The task:
Can you rewrite the material below with every "Оснастка" swapped for "Монтаж" and all else left as it is? Leave the pictures out of your answer.

Records provided:
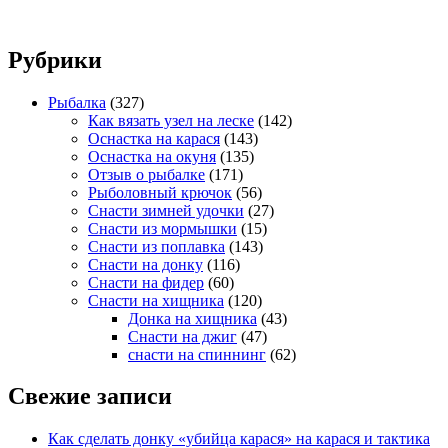
Рубрики
Рыбалка
(327)
Как вязать узел на леске
(142)
Оснастка на карася
(143)
Оснастка на окуня
(135)
Отзыв о рыбалке
(171)
Рыболовный крючок
(56)
Снасти зимней удочки
(27)
Снасти из мормышки
(15)
Снасти из поплавка
(143)
Снасти на донку
(116)
Снасти на фидер
(60)
Снасти на хищника
(120)
Донка на хищника
(43)
Снасти на джиг
(47)
снасти на спиннинг
(62)
Свежие записи
Как сделать донку «убийца карася» на карася и тактика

Response box:
Рубрики
Рыбалка
(327)
Как вязать узел на леске
(142)
Монтаж на карася
(143)
Монтаж на окуня
(135)
Отзыв о рыбалке
(171)
Рыболовный крючок
(56)
Снасти зимней удочки
(27)
Снасти из мормышки
(15)
Снасти из поплавка
(143)
Снасти на донку
(116)
Снасти на фидер
(60)
Снасти на хищника
(120)
Донка на хищника
(43)
Снасти на джиг
(47)
снасти на спиннинг
(62)
Свежие записи
Как сделать донку «убийца карася» на карася и тактика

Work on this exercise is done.